Nous avons rencontré Darielle Tillon alors que s’achève bientôt le tournage de son film, Dans la ville ou les Pères du désert (1). Un titre énigmatique qui approche les motifs d’une œuvre où le réalisme côtoie l’étrangeté, dans laquelle la vie suit un cours libre et vagabond, propice à chahuter l’imagination. Cherchons les coïncidences avant de rétablir une cohérence…
Darielle Tillon commence par aimer les images avant d’envisager d’en créer elle-même. Petite souris se glissant très jeune et après minuit devant le petit écran des ciné-clubs du temps jadis, elle s’inscrit aux Beaux-Arts sans savoir vraiment où cela la mènera. « J’y faisais de la sculpture. Je reconstituais des pièces, que je recouvrais entièrement de poudre blanche. En entrant dans ces pièces où l’on s’attend normalement à voir vivre les gens, on était pris d’un sentiment très fort d’étrangeté devant cette fixité, et ce silence », se souvient-elle.
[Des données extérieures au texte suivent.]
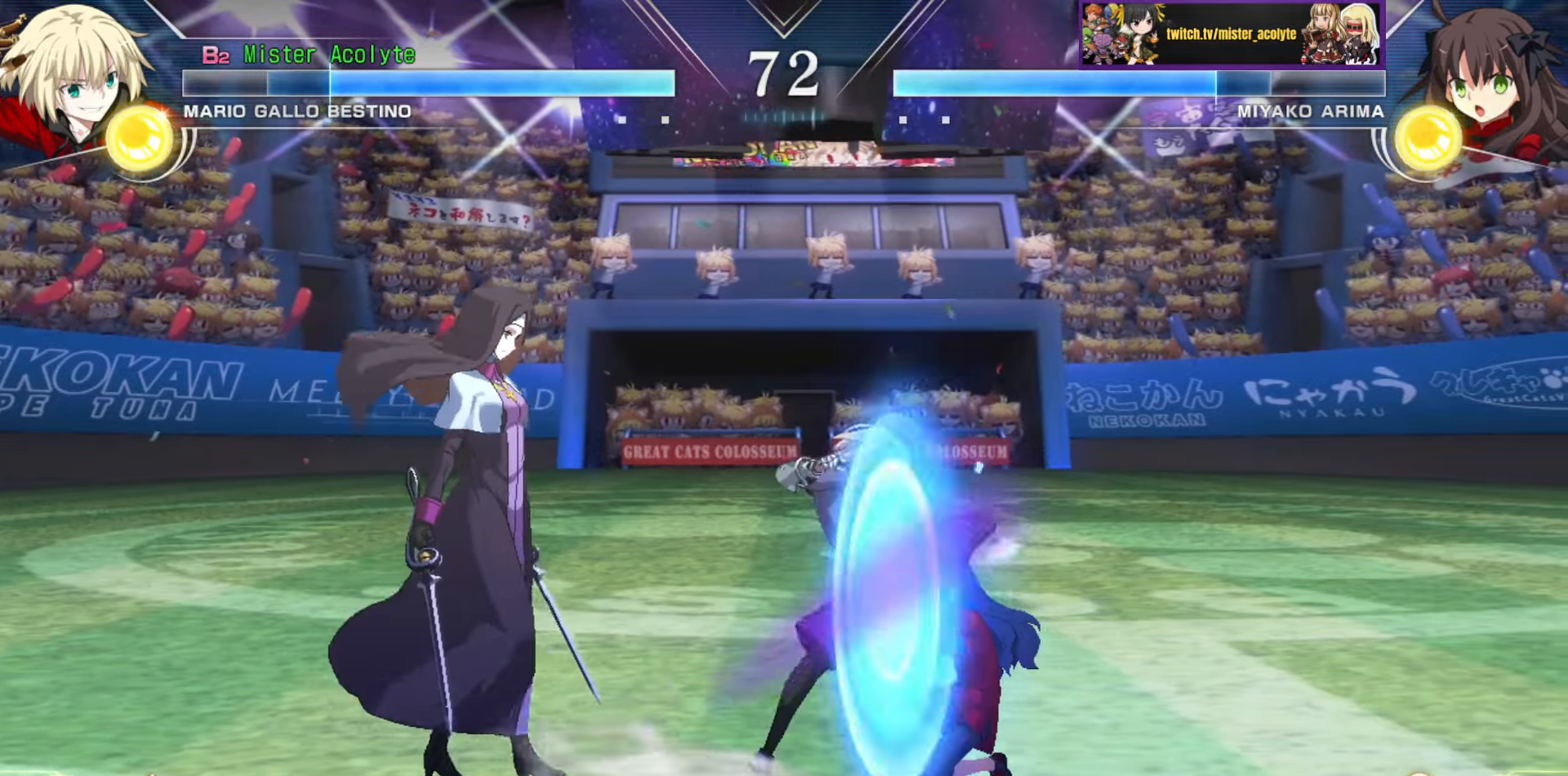
{"buttons": [], "events": [[316, "TRIANGLE", "down"], [433, "TRIANGLE", "up"]]}
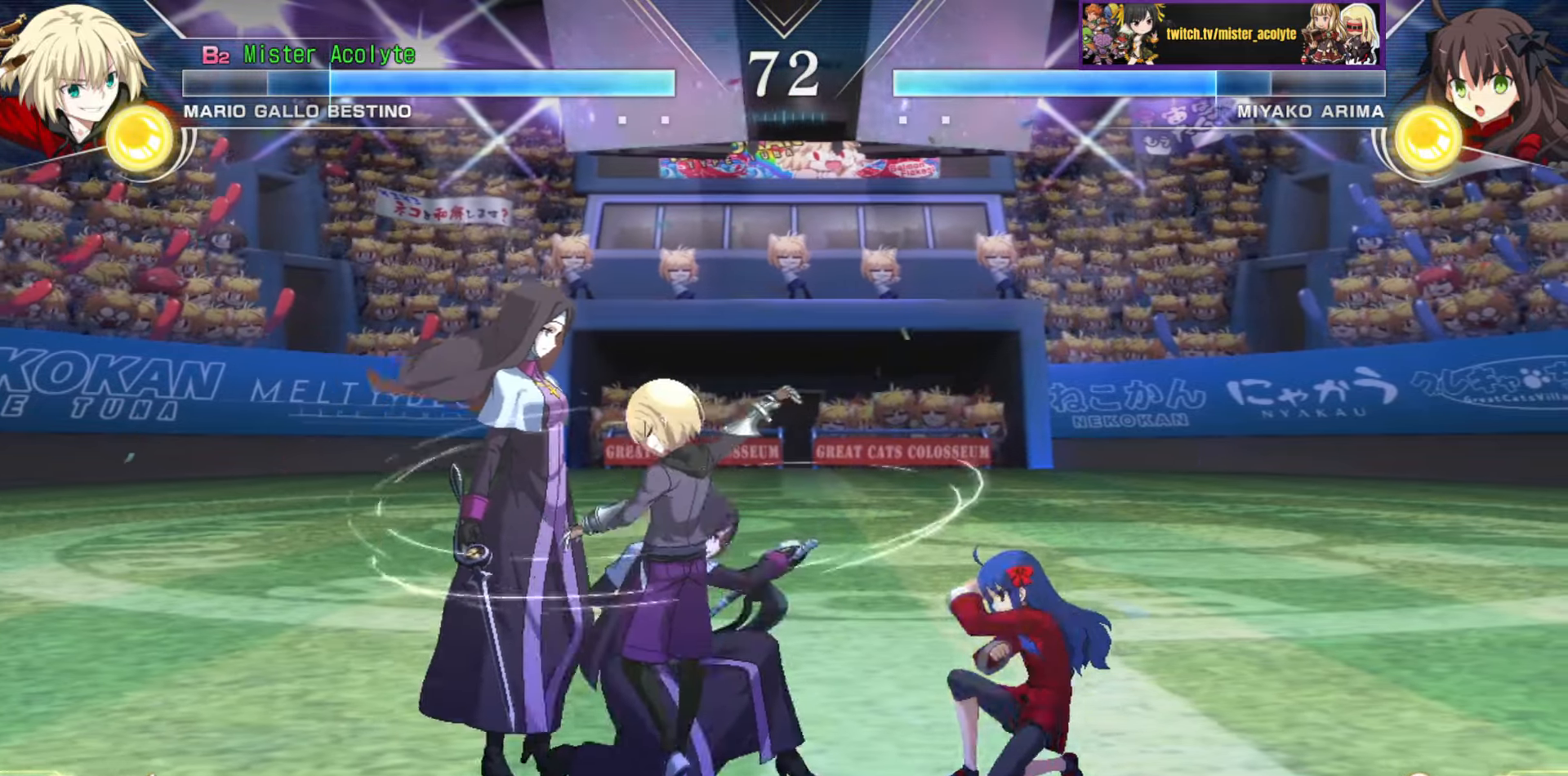
{"buttons": [], "events": []}
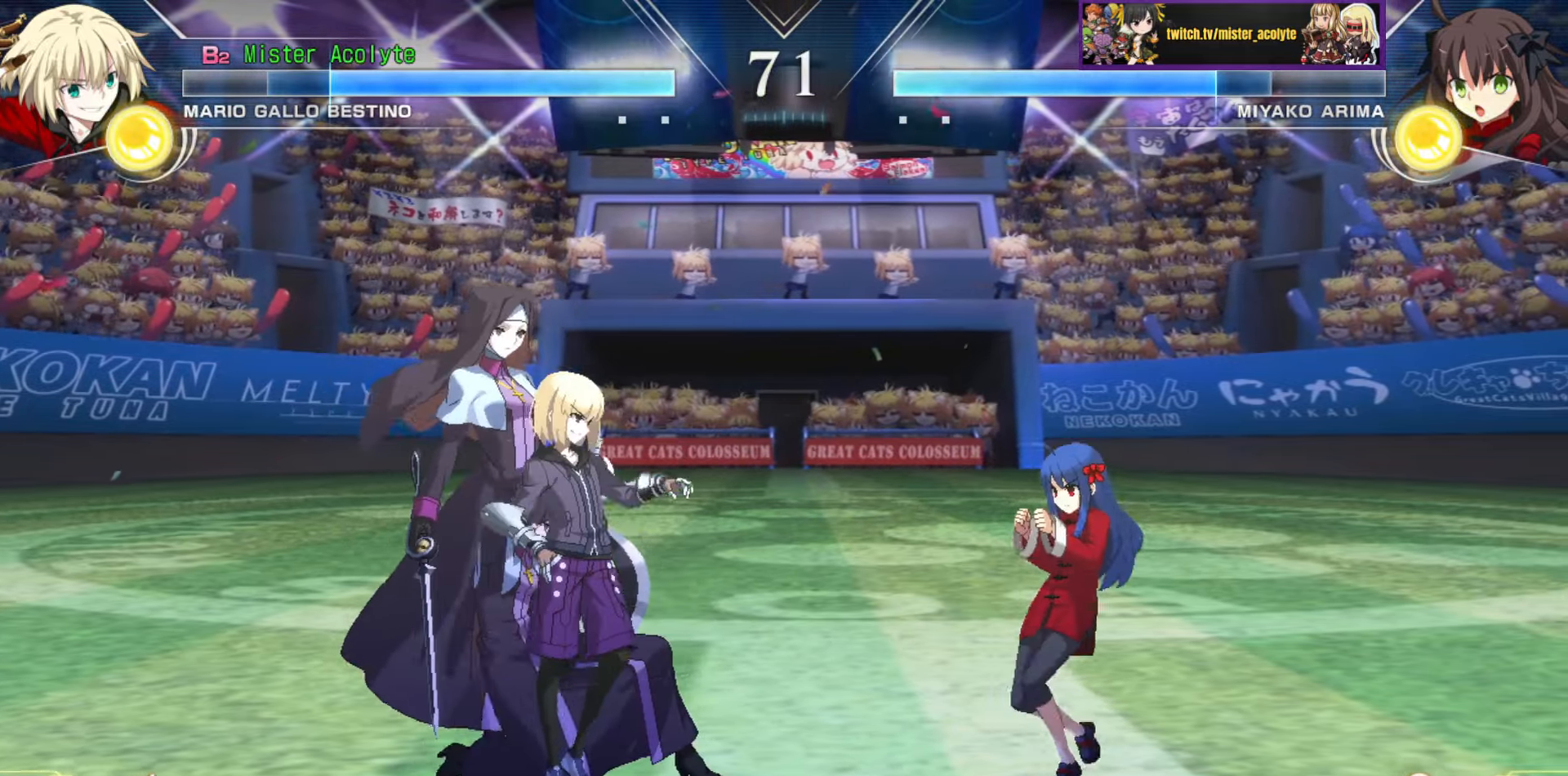
{"buttons": [], "events": []}
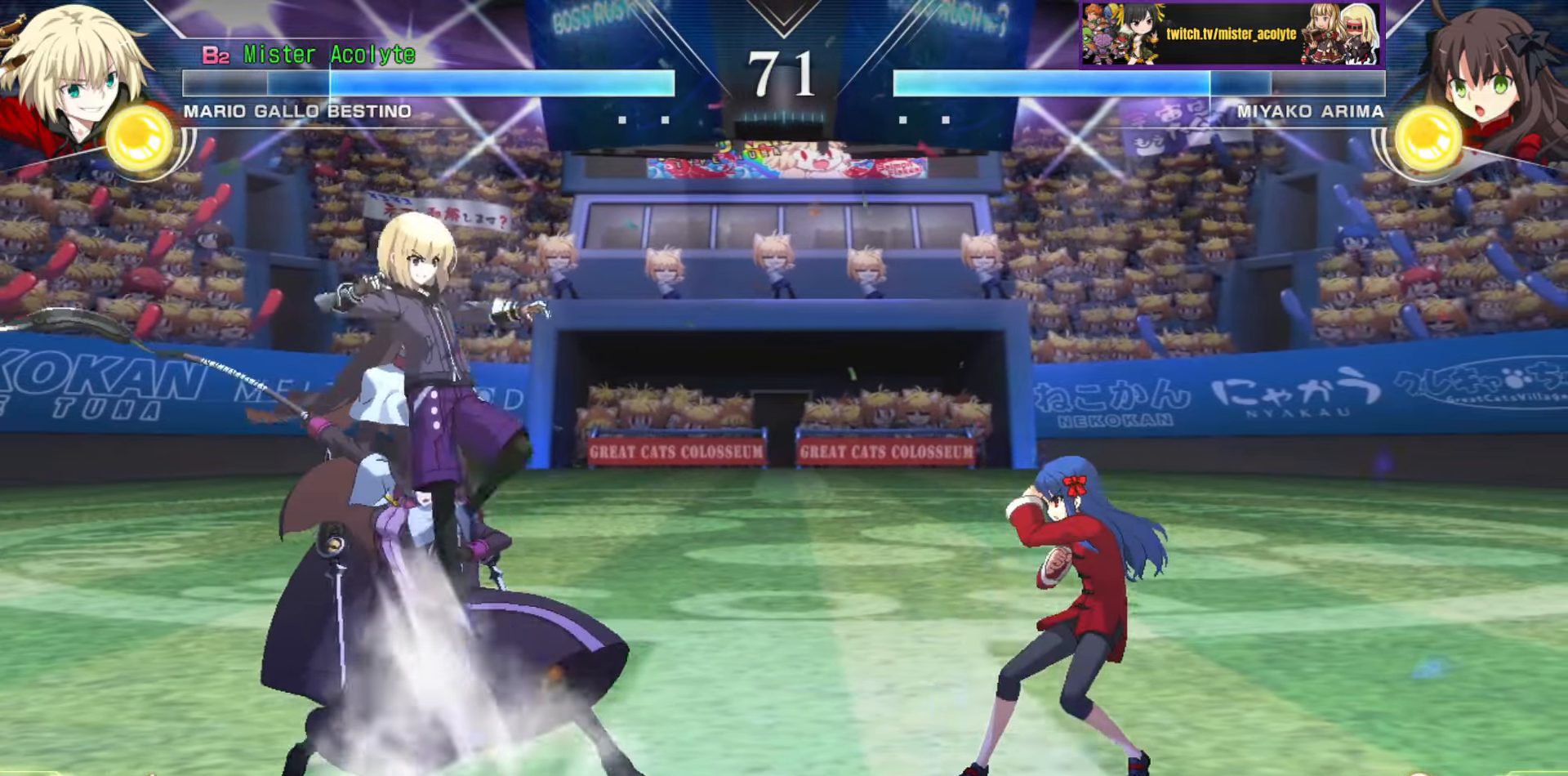
{"buttons": [], "events": [[400, "CIRCLE", "down"], [500, "CIRCLE", "up"]]}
De ce type d’installation au cinéma, il n’y a qu’un pas et il est déjà bien assuré : « On peut dire que je n’avais pas choisi la voie de la facilité ! Dans ce travail de sculpture en taille réelle, on retrouve un goût pour la mise en scène bien sûr, mais surtout ce côté « déplacer des montagnes » : c’est ça aussi le cinéma ! »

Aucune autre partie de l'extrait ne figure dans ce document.